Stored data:
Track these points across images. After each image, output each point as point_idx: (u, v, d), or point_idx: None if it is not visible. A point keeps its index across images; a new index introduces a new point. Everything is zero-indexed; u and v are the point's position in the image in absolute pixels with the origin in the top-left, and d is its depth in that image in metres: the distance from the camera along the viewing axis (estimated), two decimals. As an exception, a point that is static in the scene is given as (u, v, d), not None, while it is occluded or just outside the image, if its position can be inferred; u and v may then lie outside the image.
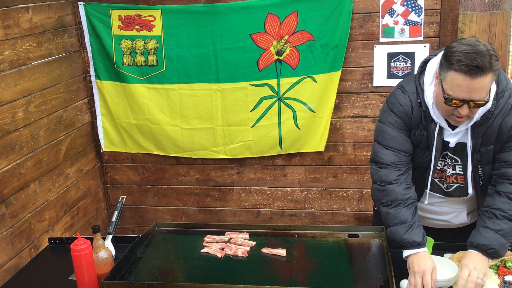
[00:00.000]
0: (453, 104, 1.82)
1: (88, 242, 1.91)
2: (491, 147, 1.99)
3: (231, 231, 2.25)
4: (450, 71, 1.79)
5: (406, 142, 2.05)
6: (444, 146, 2.03)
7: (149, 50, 3.36)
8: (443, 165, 2.07)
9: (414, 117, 2.02)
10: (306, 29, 3.15)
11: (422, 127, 2.02)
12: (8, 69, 2.77)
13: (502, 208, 1.96)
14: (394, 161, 2.04)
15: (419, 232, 1.96)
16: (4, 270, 2.70)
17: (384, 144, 2.07)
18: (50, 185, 3.15)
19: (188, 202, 3.76)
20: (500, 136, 1.96)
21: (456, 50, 1.77)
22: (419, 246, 1.93)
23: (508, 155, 1.98)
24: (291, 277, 1.95)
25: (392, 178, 2.03)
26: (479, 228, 1.97)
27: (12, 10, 2.81)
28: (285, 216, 3.66)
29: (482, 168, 2.03)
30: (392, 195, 2.02)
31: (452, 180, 2.07)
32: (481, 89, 1.78)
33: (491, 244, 1.92)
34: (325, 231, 2.21)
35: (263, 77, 3.27)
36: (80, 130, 3.51)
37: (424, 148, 2.05)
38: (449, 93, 1.81)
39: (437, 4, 3.06)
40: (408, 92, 2.04)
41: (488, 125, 1.95)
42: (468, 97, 1.79)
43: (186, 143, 3.51)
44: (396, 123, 2.05)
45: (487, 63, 1.74)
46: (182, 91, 3.39)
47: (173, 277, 1.97)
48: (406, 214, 1.99)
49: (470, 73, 1.74)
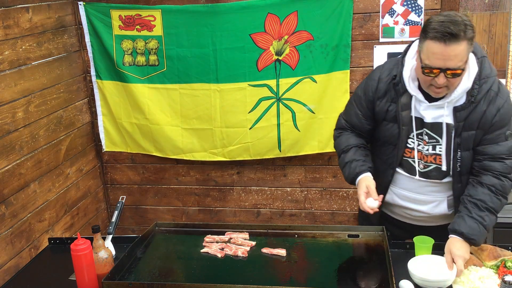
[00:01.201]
0: (431, 74, 1.90)
1: (88, 242, 1.91)
2: (472, 132, 2.02)
3: (231, 231, 2.25)
4: (426, 41, 1.88)
5: (356, 119, 2.24)
6: (419, 124, 2.07)
7: (150, 50, 3.36)
8: (418, 144, 2.10)
9: (379, 89, 2.13)
10: (306, 29, 3.15)
11: (390, 98, 2.11)
12: (8, 69, 2.77)
13: (484, 199, 2.00)
14: (341, 127, 2.33)
15: (357, 165, 2.17)
16: (4, 270, 2.70)
17: (344, 113, 2.34)
18: (50, 185, 3.15)
19: (188, 202, 3.76)
20: (484, 123, 2.00)
21: (433, 20, 1.88)
22: (359, 173, 2.15)
23: (491, 148, 2.02)
24: (291, 277, 1.95)
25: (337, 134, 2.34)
26: (463, 216, 2.00)
27: (12, 10, 2.81)
28: (285, 216, 3.66)
29: (461, 152, 2.05)
30: (338, 147, 2.29)
31: (431, 160, 2.10)
32: (455, 57, 1.85)
33: (474, 234, 1.96)
34: (325, 231, 2.21)
35: (262, 77, 3.27)
36: (80, 130, 3.51)
37: (391, 121, 2.13)
38: (426, 62, 1.89)
39: (437, 4, 3.06)
40: (384, 67, 2.17)
41: (471, 109, 1.99)
42: (444, 65, 1.86)
43: (185, 143, 3.50)
44: (358, 98, 2.23)
45: (461, 31, 1.82)
46: (182, 91, 3.39)
47: (173, 277, 1.97)
48: (349, 155, 2.22)
49: (444, 40, 1.82)
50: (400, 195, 2.22)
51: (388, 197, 2.24)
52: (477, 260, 1.99)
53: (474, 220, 1.97)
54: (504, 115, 2.00)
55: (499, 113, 1.99)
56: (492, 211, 2.00)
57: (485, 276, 1.88)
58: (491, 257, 1.97)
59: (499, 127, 2.01)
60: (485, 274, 1.89)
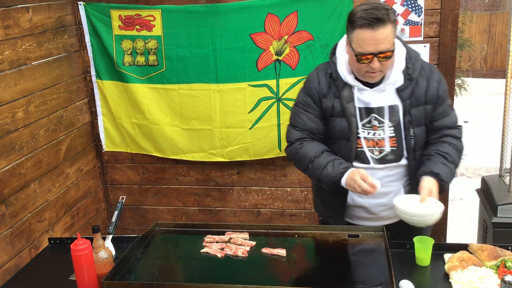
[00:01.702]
0: (365, 61, 2.02)
1: (88, 242, 1.91)
2: (422, 108, 2.16)
3: (231, 231, 2.25)
4: (355, 30, 2.01)
5: (311, 122, 2.24)
6: (366, 112, 2.16)
7: (149, 50, 3.36)
8: (368, 133, 2.17)
9: (321, 87, 2.21)
10: (306, 29, 3.15)
11: (332, 95, 2.19)
12: (8, 69, 2.77)
13: (450, 153, 2.15)
14: (299, 137, 2.26)
15: (340, 162, 2.15)
16: (4, 270, 2.70)
17: (293, 124, 2.30)
18: (50, 185, 3.15)
19: (188, 202, 3.76)
20: (431, 97, 2.16)
21: (356, 11, 2.01)
22: (346, 169, 2.12)
23: (446, 120, 2.20)
24: (291, 277, 1.95)
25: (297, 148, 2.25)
26: (437, 162, 2.12)
27: (12, 10, 2.81)
28: (285, 216, 3.66)
29: (413, 129, 2.16)
30: (306, 156, 2.21)
31: (384, 144, 2.17)
32: (385, 40, 1.98)
33: (447, 178, 2.11)
34: (325, 231, 2.21)
35: (262, 77, 3.27)
36: (80, 130, 3.51)
37: (338, 115, 2.19)
38: (359, 50, 2.01)
39: (437, 4, 3.06)
40: (318, 70, 2.27)
41: (412, 87, 2.14)
42: (375, 49, 1.99)
43: (185, 144, 3.50)
44: (304, 102, 2.26)
45: (385, 15, 1.96)
46: (182, 91, 3.39)
47: (173, 277, 1.97)
48: (324, 158, 2.18)
49: (371, 25, 1.96)
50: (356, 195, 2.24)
51: (348, 198, 2.28)
52: (477, 260, 1.99)
53: (446, 167, 2.12)
54: (444, 86, 2.21)
55: (440, 85, 2.18)
56: (456, 166, 2.17)
57: (485, 276, 1.87)
58: (491, 257, 1.97)
59: (444, 99, 2.20)
60: (485, 274, 1.88)
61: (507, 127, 3.33)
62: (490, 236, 3.07)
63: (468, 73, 9.29)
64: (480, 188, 3.49)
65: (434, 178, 2.08)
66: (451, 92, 3.19)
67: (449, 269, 1.96)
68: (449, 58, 3.12)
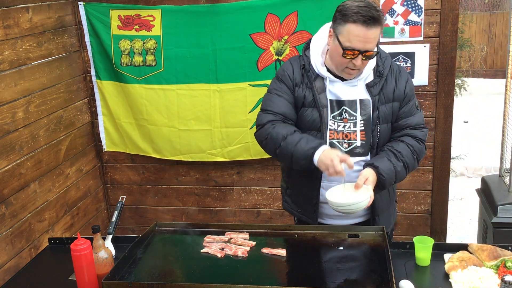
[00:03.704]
0: (349, 56, 2.04)
1: (88, 242, 1.91)
2: (389, 105, 2.21)
3: (231, 231, 2.25)
4: (347, 24, 2.01)
5: (284, 106, 2.24)
6: (337, 104, 2.18)
7: (147, 50, 3.36)
8: (338, 125, 2.19)
9: (295, 76, 2.24)
10: (306, 29, 3.15)
11: (305, 85, 2.22)
12: (8, 69, 2.77)
13: (402, 152, 2.18)
14: (271, 119, 2.24)
15: (314, 138, 2.15)
16: (4, 270, 2.70)
17: (265, 108, 2.28)
18: (50, 185, 3.15)
19: (188, 202, 3.76)
20: (398, 95, 2.21)
21: (350, 5, 2.02)
22: (320, 144, 2.10)
23: (410, 119, 2.24)
24: (291, 277, 1.95)
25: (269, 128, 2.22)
26: (383, 157, 2.17)
27: (12, 10, 2.81)
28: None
29: (379, 126, 2.20)
30: (279, 134, 2.17)
31: (354, 138, 2.20)
32: (374, 40, 2.03)
33: (386, 173, 2.12)
34: (325, 231, 2.21)
35: (263, 77, 3.27)
36: (80, 130, 3.51)
37: (309, 106, 2.22)
38: (347, 44, 2.03)
39: (437, 4, 3.06)
40: (291, 60, 2.31)
41: (381, 84, 2.19)
42: (363, 47, 2.02)
43: (183, 145, 3.50)
44: (278, 88, 2.26)
45: (380, 16, 2.00)
46: (180, 92, 3.39)
47: (173, 277, 1.97)
48: (297, 135, 2.16)
49: (366, 23, 1.98)
50: (328, 188, 2.22)
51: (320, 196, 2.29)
52: (477, 260, 1.99)
53: (390, 163, 2.14)
54: (411, 86, 2.26)
55: (408, 84, 2.24)
56: (406, 165, 2.18)
57: (485, 276, 1.87)
58: (491, 257, 1.97)
59: (410, 98, 2.24)
60: (485, 274, 1.88)
61: (507, 127, 3.33)
62: (490, 236, 3.07)
63: (468, 73, 9.29)
64: (480, 188, 3.49)
65: (373, 170, 2.11)
66: (451, 92, 3.19)
67: (449, 269, 1.96)
68: (449, 58, 3.12)
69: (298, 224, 2.47)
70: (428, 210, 3.44)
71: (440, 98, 3.19)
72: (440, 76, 3.16)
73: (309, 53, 2.24)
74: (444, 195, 3.37)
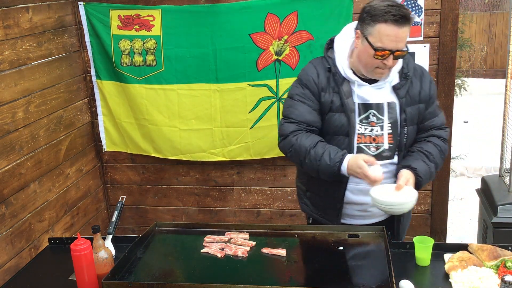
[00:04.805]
0: (380, 56, 2.02)
1: (88, 242, 1.91)
2: (416, 106, 2.20)
3: (231, 231, 2.25)
4: (377, 24, 1.99)
5: (308, 114, 2.20)
6: (364, 108, 2.16)
7: (147, 50, 3.36)
8: (365, 129, 2.18)
9: (320, 81, 2.19)
10: (306, 29, 3.15)
11: (331, 89, 2.18)
12: (8, 69, 2.77)
13: (433, 153, 2.20)
14: (294, 130, 2.20)
15: (335, 149, 2.13)
16: (4, 270, 2.70)
17: (288, 116, 2.23)
18: (50, 185, 3.15)
19: (188, 202, 3.76)
20: (424, 96, 2.21)
21: (379, 6, 2.00)
22: (342, 156, 2.09)
23: (435, 120, 2.26)
24: (291, 277, 1.95)
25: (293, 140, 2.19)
26: (418, 158, 2.17)
27: (12, 10, 2.81)
28: (285, 216, 3.66)
29: (407, 128, 2.20)
30: (302, 146, 2.15)
31: (381, 141, 2.19)
32: (404, 38, 2.03)
33: (424, 175, 2.14)
34: (325, 231, 2.21)
35: (262, 77, 3.27)
36: (80, 130, 3.51)
37: (337, 111, 2.18)
38: (378, 44, 2.01)
39: (437, 4, 3.06)
40: (314, 63, 2.25)
41: (407, 86, 2.18)
42: (395, 47, 2.01)
43: (183, 145, 3.50)
44: (302, 94, 2.21)
45: (410, 14, 1.99)
46: (180, 92, 3.39)
47: (173, 277, 1.97)
48: (320, 148, 2.13)
49: (398, 22, 1.96)
50: (354, 190, 2.25)
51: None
52: (477, 260, 1.99)
53: (425, 164, 2.16)
54: (435, 87, 2.28)
55: (432, 85, 2.25)
56: (436, 165, 2.21)
57: (485, 276, 1.87)
58: (491, 257, 1.97)
59: (434, 99, 2.27)
60: (485, 274, 1.88)
61: (507, 127, 3.33)
62: (490, 236, 3.07)
63: (468, 73, 9.29)
64: (480, 188, 3.49)
65: (411, 171, 2.13)
66: (451, 92, 3.19)
67: (449, 269, 1.96)
68: (449, 58, 3.12)
69: (312, 224, 2.46)
70: (428, 210, 3.44)
71: (440, 98, 3.19)
72: (440, 76, 3.16)
73: (333, 55, 2.20)
74: (444, 195, 3.37)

What is required:
Up to and including the line that contains "49: (470, 73, 1.74)", print the records above exactly from their first line, without any pictures.

Written solution:
Track these points across images. After each image, output each point as point_idx: (u, v, d), or point_idx: None if it is not visible. A point keeps its index across images; a new index introduces a new point. Everything is zero-indexed; u and v are the point's position in the image in absolute pixels with the origin in the top-left, and d is its depth in that image in metres: the distance from the camera along the viewing axis (estimated), two decimals. As an exception, a point that is static in the scene is given as (u, v, d), not None, while it is occluded or just outside the image, if its position can be inferred; u and v may then lie outside the image.
[00:00.000]
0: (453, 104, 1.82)
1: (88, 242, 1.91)
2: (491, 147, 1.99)
3: (231, 231, 2.25)
4: (450, 71, 1.79)
5: (406, 142, 2.05)
6: (444, 146, 2.03)
7: (149, 50, 3.36)
8: (443, 165, 2.07)
9: (414, 117, 2.02)
10: (306, 29, 3.15)
11: (422, 127, 2.02)
12: (8, 69, 2.77)
13: (502, 208, 1.96)
14: (394, 161, 2.04)
15: (419, 232, 1.96)
16: (4, 270, 2.70)
17: (384, 144, 2.07)
18: (50, 185, 3.15)
19: (188, 202, 3.76)
20: (500, 136, 1.96)
21: (456, 50, 1.77)
22: (419, 246, 1.93)
23: (508, 155, 1.98)
24: (291, 277, 1.95)
25: (392, 178, 2.03)
26: (479, 228, 1.97)
27: (12, 10, 2.81)
28: (285, 216, 3.66)
29: (482, 168, 2.03)
30: (392, 195, 2.02)
31: (452, 180, 2.07)
32: (481, 89, 1.78)
33: (491, 244, 1.92)
34: (325, 231, 2.21)
35: (263, 77, 3.27)
36: (80, 130, 3.51)
37: (424, 148, 2.05)
38: (449, 93, 1.81)
39: (437, 4, 3.06)
40: (408, 92, 2.04)
41: (488, 125, 1.95)
42: (468, 97, 1.79)
43: (186, 143, 3.51)
44: (396, 123, 2.05)
45: (487, 63, 1.74)
46: (182, 91, 3.39)
47: (173, 277, 1.97)
48: (406, 214, 1.99)
49: (470, 73, 1.74)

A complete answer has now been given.